### Exercise
Report only the number of lines below in which the string "branch" appears.

### Extracted entries
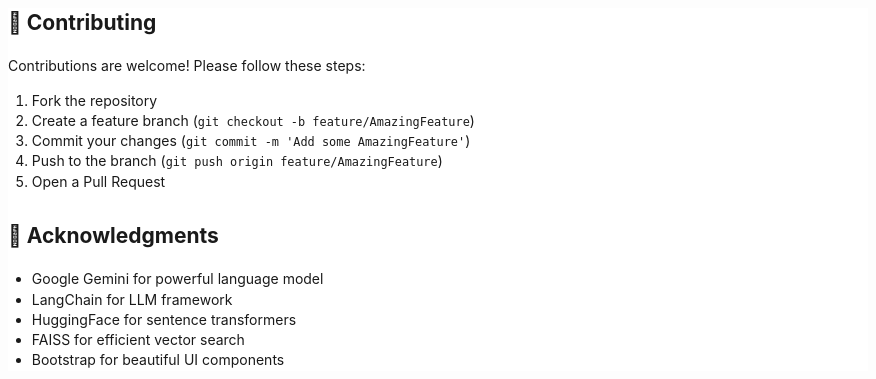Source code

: ## 🤝 Contributing

Contributions are welcome! Please follow these steps:

1. Fork the repository
2. Create a feature branch (`git checkout -b feature/AmazingFeature`)
3. Commit your changes (`git commit -m 'Add some AmazingFeature'`)
4. Push to the branch (`git push origin feature/AmazingFeature`)
5. Open a Pull Request


## 🙏 Acknowledgments

- Google Gemini for powerful language model
- LangChain for LLM framework
- HuggingFace for sentence transformers
- FAISS for efficient vector search
- Bootstrap for beautiful UI components
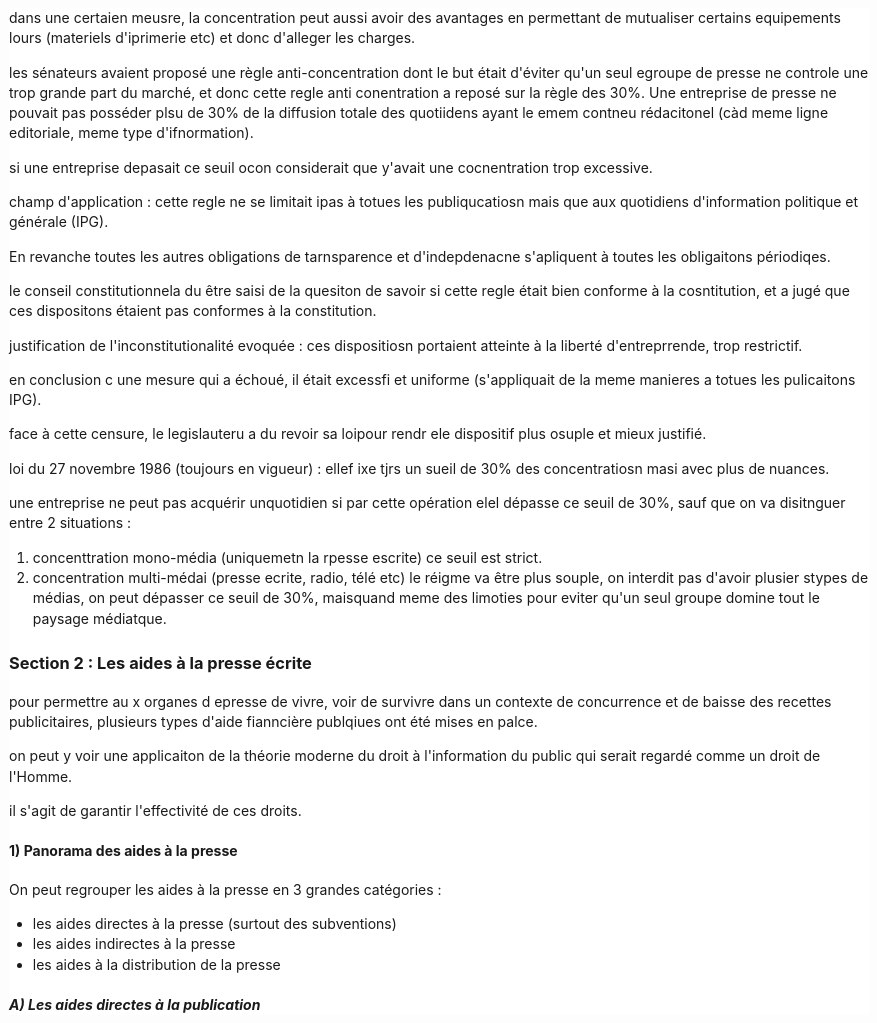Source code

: dans une certaien meusre, la concentration peut aussi avoir des avantages en permettant de mutualiser certains equipements lours (materiels d'iprimerie etc) et donc d'alleger les charges. 

les sénateurs avaient proposé une règle anti-concentration dont le but était d'éviter qu'un seul egroupe de presse ne controle une trop grande part du marché, et donc cette regle anti conentration a reposé sur la règle des 30%. Une entreprise de presse ne pouvait pas posséder plsu de 30% de la diffusion totale des quotiidens ayant le emem contneu rédacitonel (càd meme ligne editoriale, meme type d'ifnormation).

si une entreprise depasait ce seuil ocon considerait que y'avait une cocnentration trop excessive. 

champ d'application : cette regle ne se limitait ipas à totues les publiqucatiosn mais que aux quotidiens d'information politique et générale (IPG).

En revanche toutes les autres obligations de tarnsparence et d'indepdenacne s'apliquent à toutes les obligaitons périodiqes.

le conseil constitutionnela du être saisi de la quesiton de savoir si cette regle était bien conforme à la cosntitution, et a jugé que ces dispositons étaient pas conformes à la constitution.

justification de l'inconstitutionalité evoquée : ces dispositiosn portaient atteinte à la liberté d'entreprrende, trop restrictif. 

en conclusion c une mesure qui a échoué, il était excessfi et uniforme (s'appliquait de la meme manieres a totues les pulicaitons IPG). 

face à cette censure, le legislauteru a du revoir sa loipour rendr ele dispositif plus osuple et mieux justifié. 

loi du 27 novembre 1986 (toujours en vigueur) : ellef ixe tjrs un sueil de 30% des concentratiosn masi avec plus de nuances. 

une entreprise ne peut pas acquérir unquotidien si par cette opération elel dépasse ce seuil de 30%, sauf que on va disitnguer entre 2 situations :
1. concenttration mono-média (uniquemetn la rpesse escrite) ce seuil est strict.
2. concentration multi-médai (presse ecrite, radio, télé etc) le réigme va être plus souple, on interdit pas d'avoir plusier stypes de médias, on peut dépasser ce seuil de 30%, maisquand meme des limoties pour eviter qu'un seul groupe domine tout le paysage médiatque. 

### Section 2 : Les aides à la presse écrite

pour permettre au x organes d epresse de vivre,  voir de survivre dans un contexte de concurrence et de baisse des recettes publicitaires, plusieurs types d'aide fianncière publqiues ont été mises en palce. 

on peut y voir une applicaiton de la théorie moderne du droit à l'information du public qui serait regardé comme un droit de l'Homme.

il s'agit de garantir l'effectivité de ces droits.
#### 1) Panorama des aides à la presse

On peut regrouper les aides à la presse en 3 grandes catégories :
- les aides directes à la presse (surtout des subventions)
- les aides indirectes à la presse
- les aides à la distribution de la presse

##### A) Les aides directes à la publication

### Written solution
2